Special interest groups shall be encouraged to organize and meet regularly for the purpose of working together on particular interests of Chapter members. The Board of Directors shall approve the formation of such groups, and a chair/liaison to the Board shall be appointed by the president. Special interest groups shall exist as long as they meet members' needs.

Special interest groups may be dissolved by two-thirds (2/3) majority of the Board of Directors.

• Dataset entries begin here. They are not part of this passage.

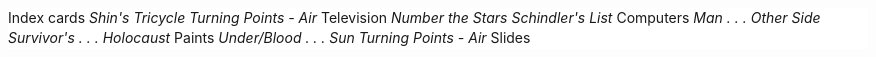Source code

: </tr>
<tr>
<td>
Index cards
</td>
<td>
<i>
Shin's Tricycle
</i>
</td>
<td>
<i>
Turning Points - Air
</i>
</td>
</tr>
<tr>
<td>
Television
</td>
<td>
<i>
Number the Stars
</i>
</td>
<td>
<i>
Schindler's List
</i>
</td>
</tr>
<tr>
<td>
Computers
</td>
<td>
<i>
Man . . . Other Side
</i>
</td>
<td>
<i>
Survivor's . . . Holocaust
</i>
</td>
</tr>
<tr>
<td>
Paints
</td>
<td>
<i>
Under/Blood . . . Sun
</i>
</td>
<td>
<i>
Turning Points - Air
</i>
</td>
</tr>
<tr>
<td>
Slides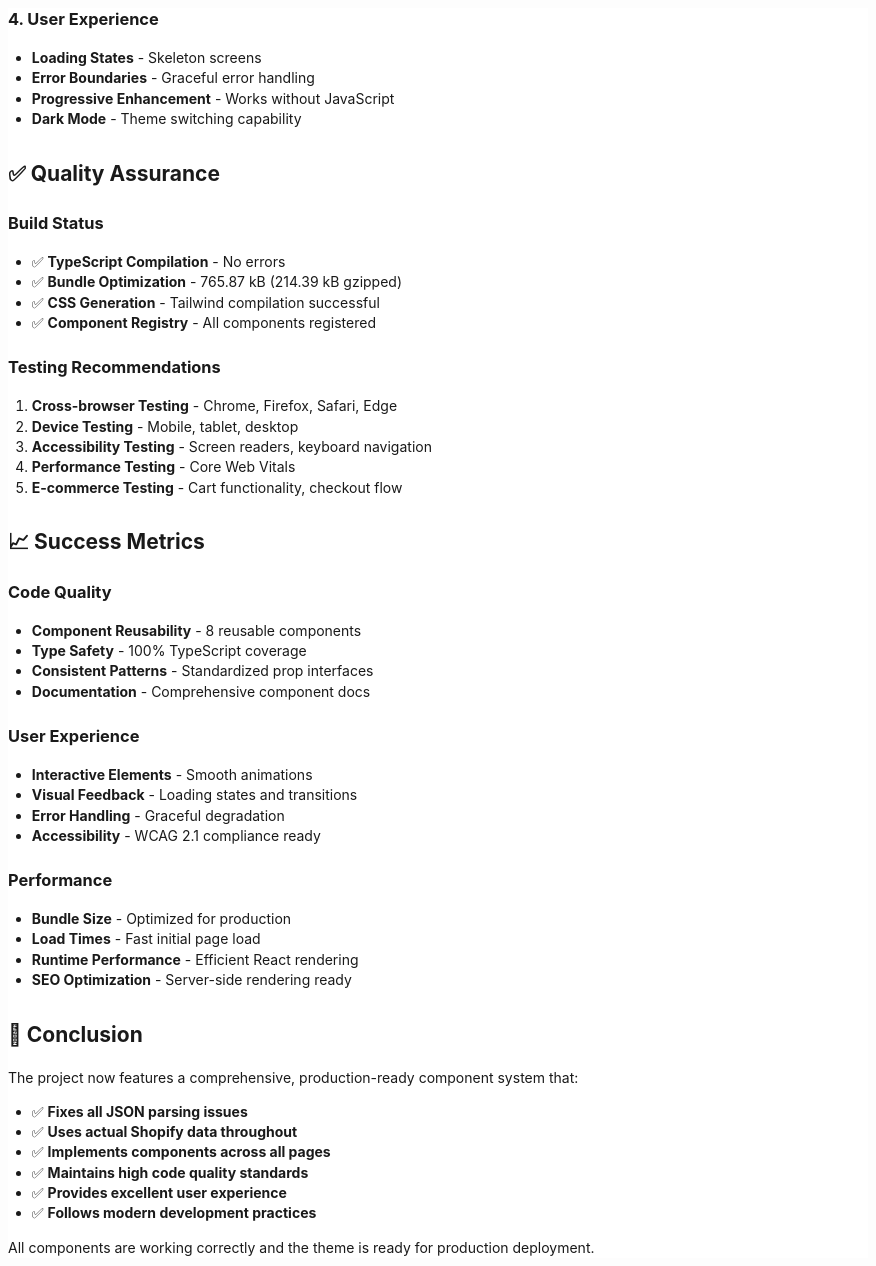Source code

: ### 4. User Experience
- **Loading States** - Skeleton screens
- **Error Boundaries** - Graceful error handling
- **Progressive Enhancement** - Works without JavaScript
- **Dark Mode** - Theme switching capability

## ✅ Quality Assurance

### Build Status
- ✅ **TypeScript Compilation** - No errors
- ✅ **Bundle Optimization** - 765.87 kB (214.39 kB gzipped)
- ✅ **CSS Generation** - Tailwind compilation successful
- ✅ **Component Registry** - All components registered

### Testing Recommendations
1. **Cross-browser Testing** - Chrome, Firefox, Safari, Edge
2. **Device Testing** - Mobile, tablet, desktop
3. **Accessibility Testing** - Screen readers, keyboard navigation
4. **Performance Testing** - Core Web Vitals
5. **E-commerce Testing** - Cart functionality, checkout flow

## 📈 Success Metrics

### Code Quality
- **Component Reusability** - 8 reusable components
- **Type Safety** - 100% TypeScript coverage
- **Consistent Patterns** - Standardized prop interfaces
- **Documentation** - Comprehensive component docs

### User Experience
- **Interactive Elements** - Smooth animations
- **Visual Feedback** - Loading states and transitions
- **Error Handling** - Graceful degradation
- **Accessibility** - WCAG 2.1 compliance ready

### Performance
- **Bundle Size** - Optimized for production
- **Load Times** - Fast initial page load
- **Runtime Performance** - Efficient React rendering
- **SEO Optimization** - Server-side rendering ready

## 🎯 Conclusion

The project now features a comprehensive, production-ready component system that:
- ✅ **Fixes all JSON parsing issues**
- ✅ **Uses actual Shopify data throughout**
- ✅ **Implements components across all pages**
- ✅ **Maintains high code quality standards**
- ✅ **Provides excellent user experience**
- ✅ **Follows modern development practices**

All components are working correctly and the theme is ready for production deployment.
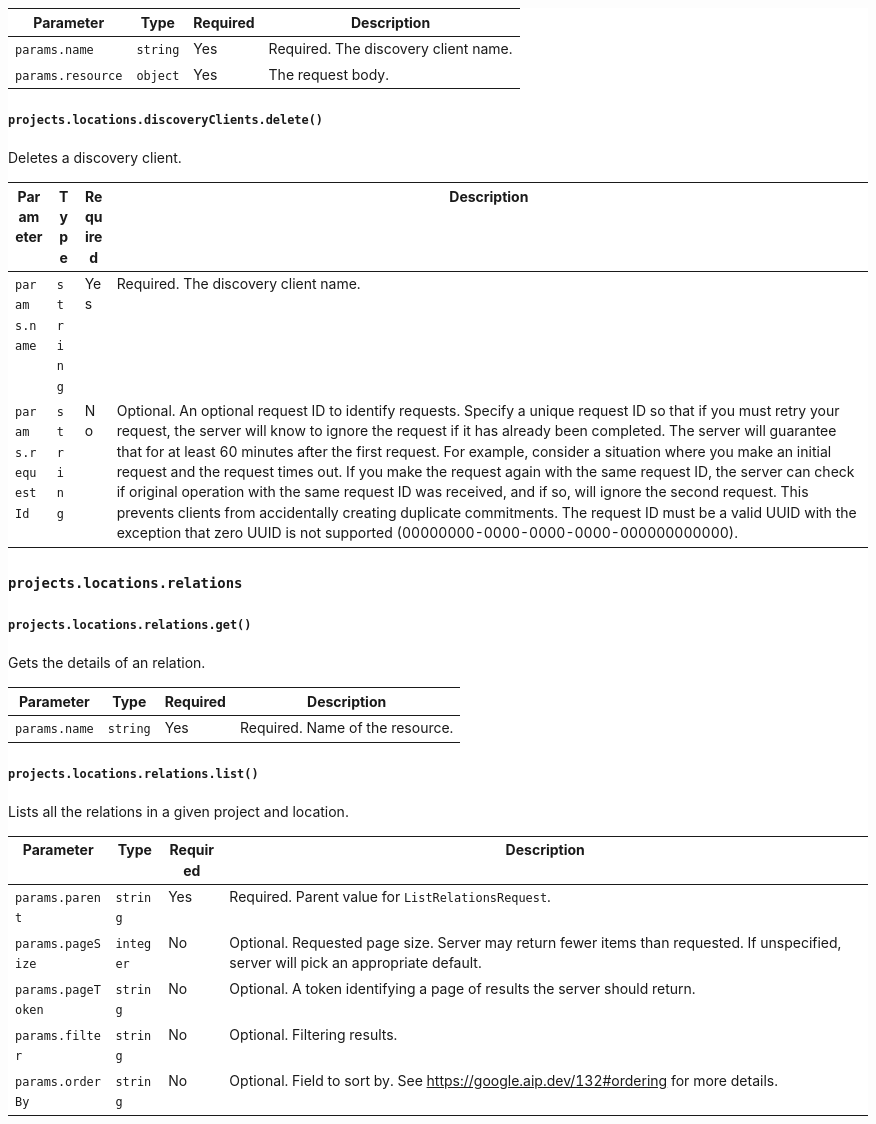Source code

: | Parameter | Type | Required | Description |
|---|---|---|---|
| `params.name` | `string` | Yes | Required. The discovery client name. |
| `params.resource` | `object` | Yes | The request body. |

#### `projects.locations.discoveryClients.delete()`

Deletes a discovery client.

| Parameter | Type | Required | Description |
|---|---|---|---|
| `params.name` | `string` | Yes | Required. The discovery client name. |
| `params.requestId` | `string` | No | Optional. An optional request ID to identify requests. Specify a unique request ID so that if you must retry your request, the server will know to ignore the request if it has already been completed. The server will guarantee that for at least 60 minutes after the first request. For example, consider a situation where you make an initial request and the request times out. If you make the request again with the same request ID, the server can check if original operation with the same request ID was received, and if so, will ignore the second request. This prevents clients from accidentally creating duplicate commitments. The request ID must be a valid UUID with the exception that zero UUID is not supported (00000000-0000-0000-0000-000000000000). |

### `projects.locations.relations`

#### `projects.locations.relations.get()`

Gets the details of an relation.

| Parameter | Type | Required | Description |
|---|---|---|---|
| `params.name` | `string` | Yes | Required. Name of the resource. |

#### `projects.locations.relations.list()`

Lists all the relations in a given project and location.

| Parameter | Type | Required | Description |
|---|---|---|---|
| `params.parent` | `string` | Yes | Required. Parent value for `ListRelationsRequest`. |
| `params.pageSize` | `integer` | No | Optional. Requested page size. Server may return fewer items than requested. If unspecified, server will pick an appropriate default. |
| `params.pageToken` | `string` | No | Optional. A token identifying a page of results the server should return. |
| `params.filter` | `string` | No | Optional. Filtering results. |
| `params.orderBy` | `string` | No | Optional. Field to sort by. See https://google.aip.dev/132#ordering for more details. |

Article IV. Representation At National Conferences

Section 1

The Chapter encourages the attendance of the Chapter president and/or vice president or an appointed delegate at meetings of the ACRL Chapters Council and other governance meetings, which are normally held at the annual and mid-winter ALA conferences. The Chapter may contribute to their expenses in attending these meeting.

Article V. Years (1405)

Section 1 – Membership year

The membership year of the Chapter shall begin September 1.

Section 2 – Board year

The term of office for elected and appointed positions of the Chapter shall begin at the end of the spring meeting.

Section 3 – Fiscal Year

The fiscal year of the chapter shall begin July 1.

Article VI. Finances

Section 1

A report shall be made annually to the membership, by the treasurer, detailing receipts and

expenditures, explaining the Chapter’s fiscal status, and reporting on the audit.

Section 2

Notwithstanding any other provisions of these articles, the Chapter is organized exclusively for one or more of the purposes as specified in Section 501 (c) (3) of the Internal Revenue Code of 1986, and shall not carry on activities not permitted to be carried on by an organization exempt from federal income tax under IRC Section 501 (c) (3) or corresponding provisions of any subsequent federal tax laws.

Section 3

No part of the net earnings of the Chapter shall inure to the benefit of any member, trustee, director, officer of the Chapter, or any private individual, (except that reasonable compensation may be paid for services rendered to or for the Chapter), and no member, trustee, officer of the Chapter or any private individual shall be entitled to share in the distribution of any of the assets on dissolution of the Chapter.

Section 4

No substantial part of the activities of the Chapter shall be carrying on propaganda, or otherwise attempting, to influence legislation, except as otherwise provided by Internal Revenue Code Section 501 (h). Neither shall the Chapter participate in, nor intervene in (including the publication or distribution of statements), any political campaign on behalf of any candidate for public office.

Section 5

In the event of dissolution all of the remaining assets and property of the Chapter shall, after necessary expenses thereof, be distributed to another organization exempt under IRC Section

(c) (3), or corresponding provisions of any subsequent federal tax laws, or to the federal government, or state of local government for a public purpose, subject to the approval of a Justice in the Supreme Court of the State of Massachusetts.

Section 6

In any taxable year in which the exempt organization is a private foundation as described in IRC Section 509 (a), the Chapter shall distribute its income for said period at such time and manner as not to subject it to tax under IRC Section 4942, and the Chapter shall not (a) engage in act of self-dealing as defined in IRC Section 4941(d), retain any excess business holdings as defined in IRC Section 4943 (c), (b) make any investments in such manner as to subject the Chapter to tax under IRC Section 4944, or (c) make any taxable expenditures as defined in IRC Section 4945 (d) or corresponding provisions of any subsequent federal tax laws.

Article VII. Rules Of Order

Section 1

The rules contained in Robert’s Rules of Order Newly Revised shall govern the Chapter in all cases to which they are applicable, and in which they are not inconsistent with the Constitution and Bylaws.